# Knife bling



## RonB (Mar 22, 2019)

I have 3 more pieces of equipment I need to move into the new wood shop, and I will be ready to start making stock removal knives. I took a stock removal class last Saturday, so I have that blade ready to put a handle on. I also have a blade I purchased some time ago from Robin Dalman. And I have an unfinished blank from Dave Martell.

There is plenty of wood stacked in my shop, (see this thread). Now I need to get a little bling, (such as mosaic pins and liners), for these upcoming projects. I know of a few retailers like Alpha and USA Knife, but am wondering if any suppliers stand out from the rest.

I will be doing stock removal for now, and mostly shorter knives until I have some skill developed. Here is the blade from the class I took.







Thanx for any info you care to share ~ Ron


----------



## RDalman (Mar 22, 2019)

I have bought from and been happy customer with knifekits and jantz - https://www.knifemaking.com/Default.asp


----------



## Tim Rowland (Mar 22, 2019)

I use a few different places online and a local shop to me in North Georgia.

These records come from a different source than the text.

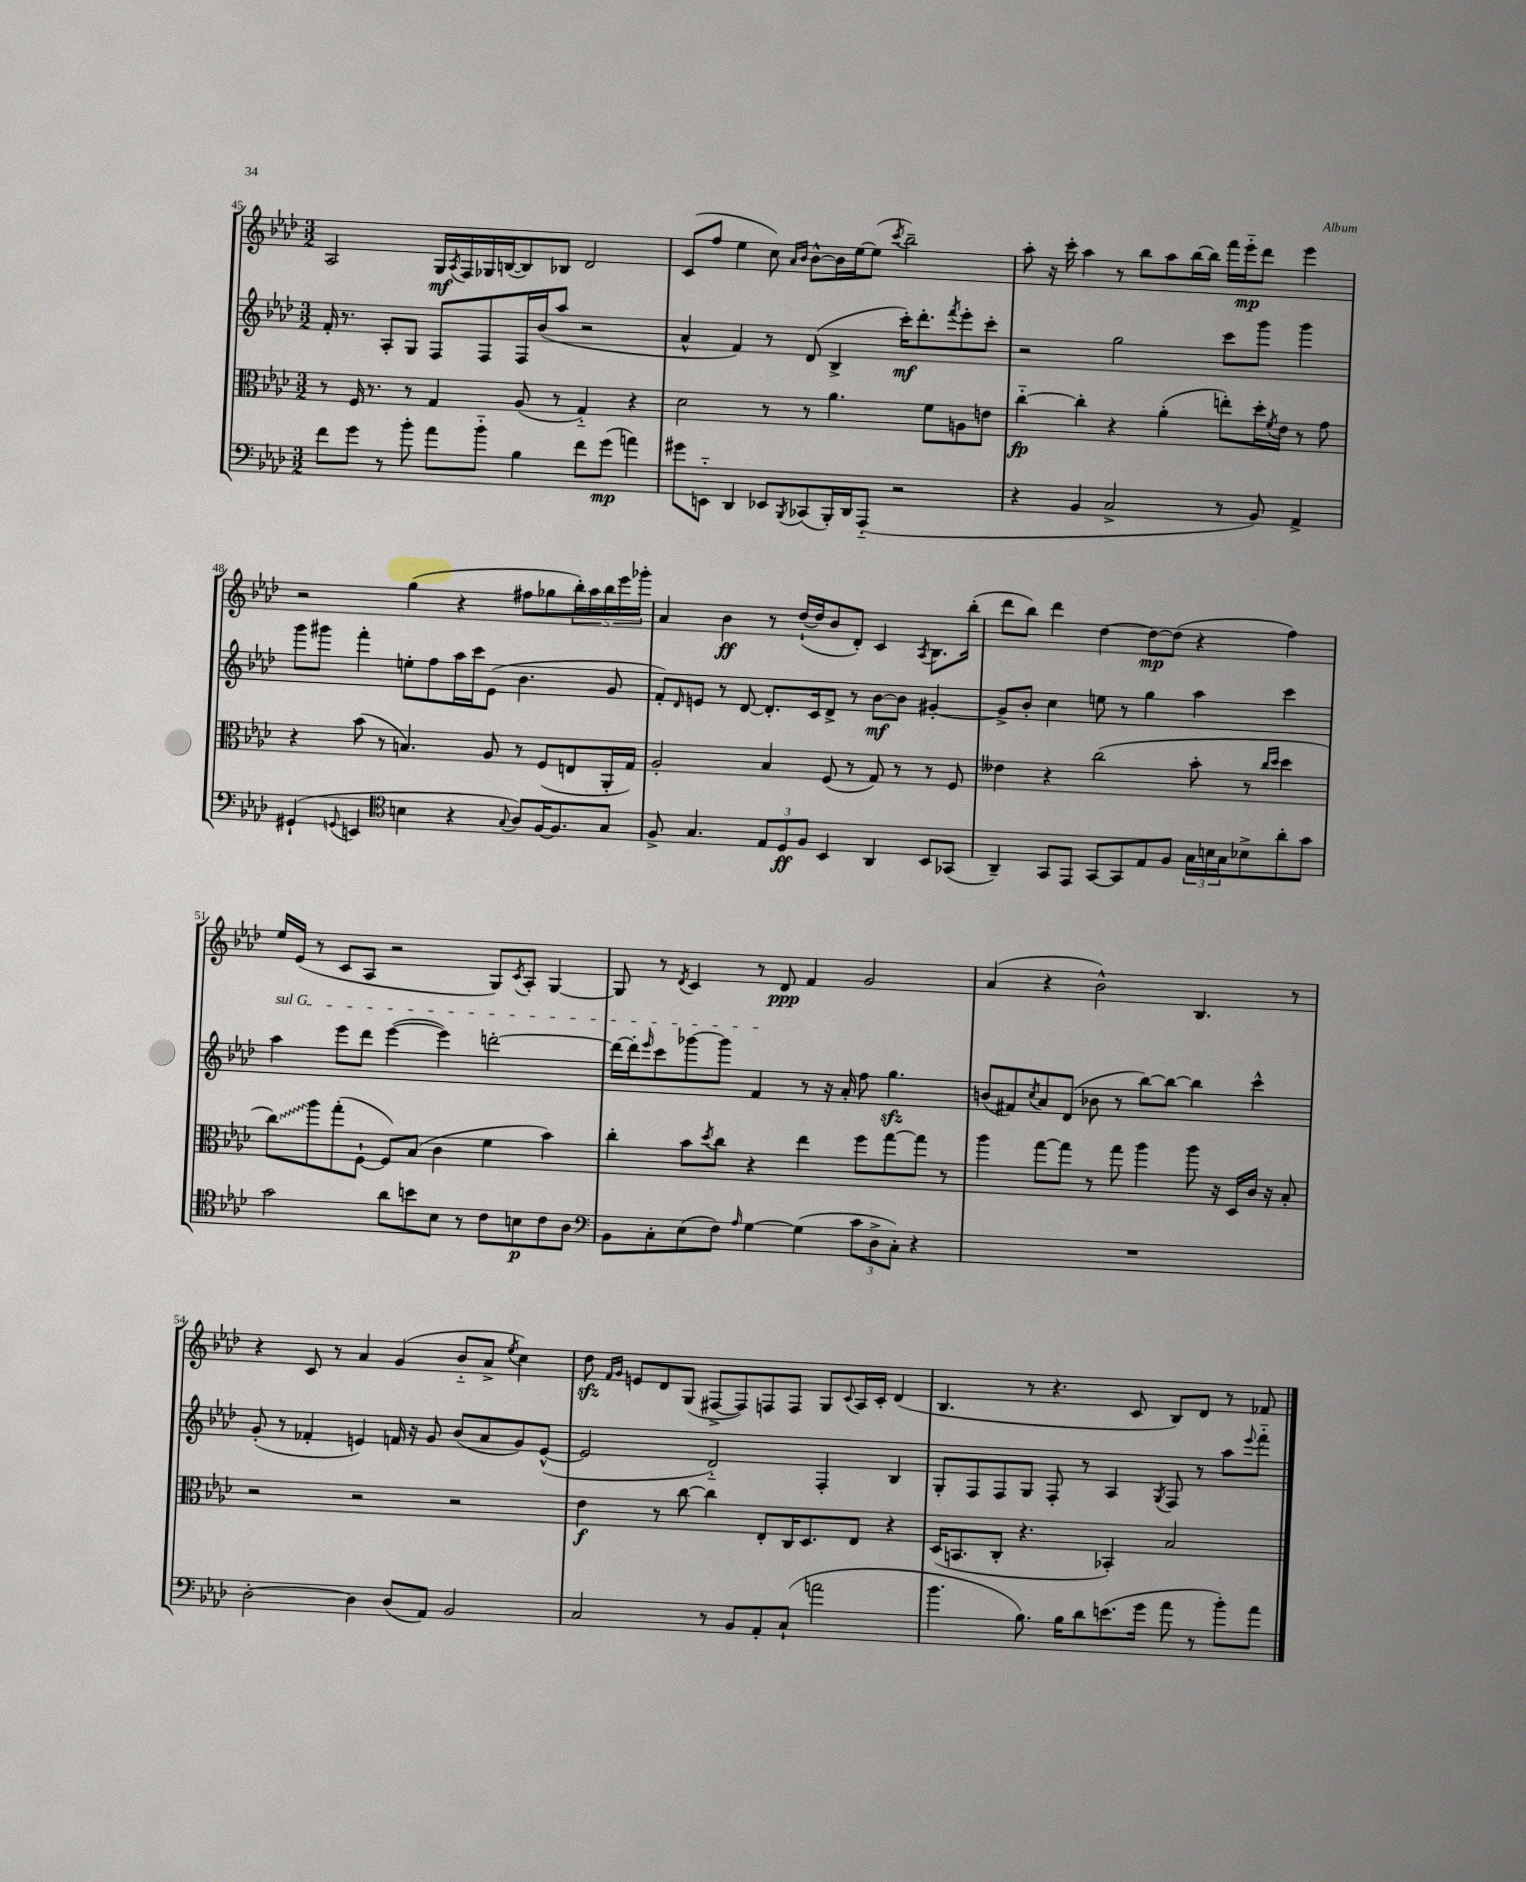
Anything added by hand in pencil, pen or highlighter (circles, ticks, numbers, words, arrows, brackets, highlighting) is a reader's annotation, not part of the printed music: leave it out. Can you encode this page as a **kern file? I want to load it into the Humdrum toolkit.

**kern	**kern	**kern	**kern
*staff4	*staff3	*staff2	*staff1
*clefF4	*clefC3	*clefG2	*clefG2
*k[b-e-a-d-]	*k[b-e-a-d-]	*k[b-e-a-d-]	*k[b-e-a-d-]
*M3/2	*M3/2	*M3/2	*M3/2
8f	8r	16f'	2A-
.	.	8.r	.
8g	16F	.	.
.	8.r	.	.
8r	.	8A-'	.
8b-'	8r	8G	.
8a-	4G	8F	16G
.	.	.	8qA-
.	.	.	16F
8b-'~	.	8F	16G-
.	.	.	([16B
4B-	(8A-	16F	8B])
.	.	(16b-	.
.	8r	8aa-	8B-
8f	4G'~)	2r	2d-
(8g	.	.	.
4a)	4r	.	.
=	=	=	=
8g#	2d-	4a-^^	(8c
8EE'~	.	.	8ff
4DD-	.	4f)	4ee-
8EE-	8r	8r	8cc)
.	.	.	16qqa-
8qBBB-	.	.	16qqb-
(8CC-	8r	(8d-	[8b-^^
16BBB-')	4.a-	4B-^	16b-]
16DD-	.	.	[16ee-
(8AAA-'~	.	.	(8ee-]
.	.	.	8qccc
2r	.	16ccc')	2bb-~)
.	.	8.ddd-'	.
.	8f	.	.
.	.	8qfff	.
.	8A	8eee-'	.
.	8e	8ccc'	.
=	=	=	=
4r	[4cc'~	2r	8aa-'
.	.	.	16r
.	.	.	16ccc'
4BB-	4cc']	.	4aa-
2C^	4r	2gg	8r
.	.	.	8bb-
.	(4a-'	.	8aa-
.	.	.	[16bb-
.	.	.	16bb-]
8r	8ee')	8ccc	16fff
.	.	.	16eee-'~
8BB-)	16dd-'	8ggg	8ddd-
.	8qf	.	.
.	16e-	.	.
4AA-^	8r	4ggg	4eee-
.	8g	.	.
=	=	=	=
(4GG#`	4r	8ggg	2r
.	.	8ggg#	.
8qqGG	.	.	.
4EE	(8b-	4fff'	.
.	8r	.	.
*clefC4	*	*	*
4B	4.B)	8ee'	(4gg
.	.	8ff	.
4r	.	16aa-	4r
.	.	16ccc	.
.	8A-	(8e-	.
8qqG	.	.	.
8A-)	8r	4.b-	8ff#
[16F	(8F	.	8gg-
8.F]	.	.	.
.	8E	.	20bb-')
.	.	.	20aa-
.	.	.	20bb-
8G	16AA-'	8g	.
.	.	.	20eee-
.	16G)	.	.
.	.	.	20ggg-'
=	=	=	=
8F^	2A-'	8f')	4a-
.	.	16qqd-	.
4.G	.	8e	.
.	.	8r	4b-
.	.	[8d-	.
12E-	4B-	8.d-']	8r
12D-	.	.	.
.	.	.	([16dd-`
12F	.	.	.
.	.	16c	16dd-]
4BB-	(8F	8d-^	8b-
.	8r	8r	8d-')
4AA-	8G)	[8b-	4c
.	8r	8b-]	.
.	.	.	8qA-
8BB-	8r	[4g#'	8.B-
(8GG-	8F	.	.
.	.	.	(16bb-'
=	=	=	=
4AA-~)	4e--	8g#^]	8ddd-
.	.	8b-'	8bb-)
8GG	4r	4cc	4ddd-
8EE-	.	.	.
[8GG	(2cc	8ee	[4dd-
8GG]	.	8r	.
8E-	.	4gg	8dd-_
8F	.	.	(8dd-]
24G	8b-'	4aa-	4r
24B	.	.	.
24G	.	.	.
8B-^	8r	.	.
.	16qqcc	.	.
.	16qqdd-	.	.
8a-'	4dd-	4ccc	4ff)
8g	.	.	.
=	=	=	=
2g	8cc)	4aa-	16ee-
.	.	.	(16e-
.	8aa-	.	8r
.	(8gg'	8eee-	8c
.	[8F`	8ddd-	8A-
8a-	8F])	([4eee-	2r
8b	(8B-	.	.
8B-	4c	4eee-])	.
8r	.	.	.
8c	4f	[2ddd'	8G)
.	.	.	8qc
8B	.	.	8A-'
8c	4b-)	.	[4G
8A-	.	.	.
=	=	=	=
*clefF4	*	*	*
8BB-	4cc'	16ddd_	8G]
.	.	16ddd']	.
.	.	16qqeee-	.
8C'	.	8ccc	8r
.	.	.	8qd-
(8E-	8b-	[8ggg-	4c
.	8qdd-	.	.
8F)	8cc	8ggg-]	.
16qqA-	.	.	.
[4G	4r	4f	8r
.	.	.	8d-
(4G]	4ee-	8r	4f
.	.	16r	.
.	.	16a-'	.
12c	8ff	8ff	2g
12D-^	.	.	.
.	[8gg	4.gg	.
12C')	.	.	.
4r	8gg]	.	.
.	8r	.	.
=	=	=	=
1.r	4aa-	(8b	(4a-
.	.	8f#)	.
.	.	8qcc	.
.	[8gg	8a-	4r
.	8gg]	(8d-	.
.	8r	8b-	2b-^^)
.	8gg	8r	.
.	4aa-	[8bb-)	.
.	.	8bb-_	.
.	8aa-	4bb-]	4.B-
.	16r	.	.
.	16D-	.	.
.	16c	4ccc^^	.
.	16r	.	.
.	8B-'	.	8r
=	=	=	=
[2D-'	2r	(8g'	4r
.	.	8r	.
.	.	4f-'	8c
.	.	.	8r
4D-]	2r	4e)	4a-
(8D-	.	16f	(4g
.	.	16r	.
8AA-)	.	8g	.
2BB-	2r	(8b-	8b-'~
.	.	8a-	8a-^
.	.	.	8qee-
.	.	8g)	4cc)
.	.	([8e^^	.
=	=	=	=
2C	4e-	2e]	8dd-
.	.	.	16qqf
.	.	.	16qqg
.	.	.	8e
.	8r	.	8d-
.	[8cc	.	(8G
8r	4cc]	2d-'~)	[8F#^
8BB-	.	.	8F#])
8AA-'	8E-'	.	8F
(8C`	16C	.	8F
.	8.D-	.	.
2a	.	4F'	8G
.	.	.	8qqc
.	8E-	.	16A-
.	.	.	16c'
.	4r	4B-	(4d-
=	=	=	=
4.b-	(16D-	8G'	4.B-
.	8.BB	.	.
.	.	8F	.
.	8C'	8F	.
8.B-)	4.r	8G	8r
.	.	8F'	4.r
16B-	.	.	.
8d-	.	8r	.
(8.e	4BB-')	4A-	.
.	.	.	8c
16g	.	.	.
.	.	8qG	.
8a-	2B-	8F	8B-)
8r	.	8r	8d-
8b-')	.	8aa-	8r
.	.	8qqeee-	.
8a-	.	8fff'~	8f-
==	==	==	==
*-	*-	*-	*-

https://www.alphaknifesupply.com/
https://newjerseysteelbaron.com/
https://pops-knife-supply.myshopify.com/
https://www.combatabrasives.com/
http://www.texasknife.com/vcom/index.php
https://www.knifemaking.com/
https://www.oldetownecutlery.com/


----------



## RonB (Mar 24, 2019)

Thanx for the info guys.


----------



## milkbaby (Mar 24, 2019)

Knife and gun finishing supplies are famous for their wood stabilizing service but also sell other knife stuff:
www.knifeandgun.com

Maker material supply sells a bunch of stuff plus Hitachi steel:
www.makermaterialsupply.com


----------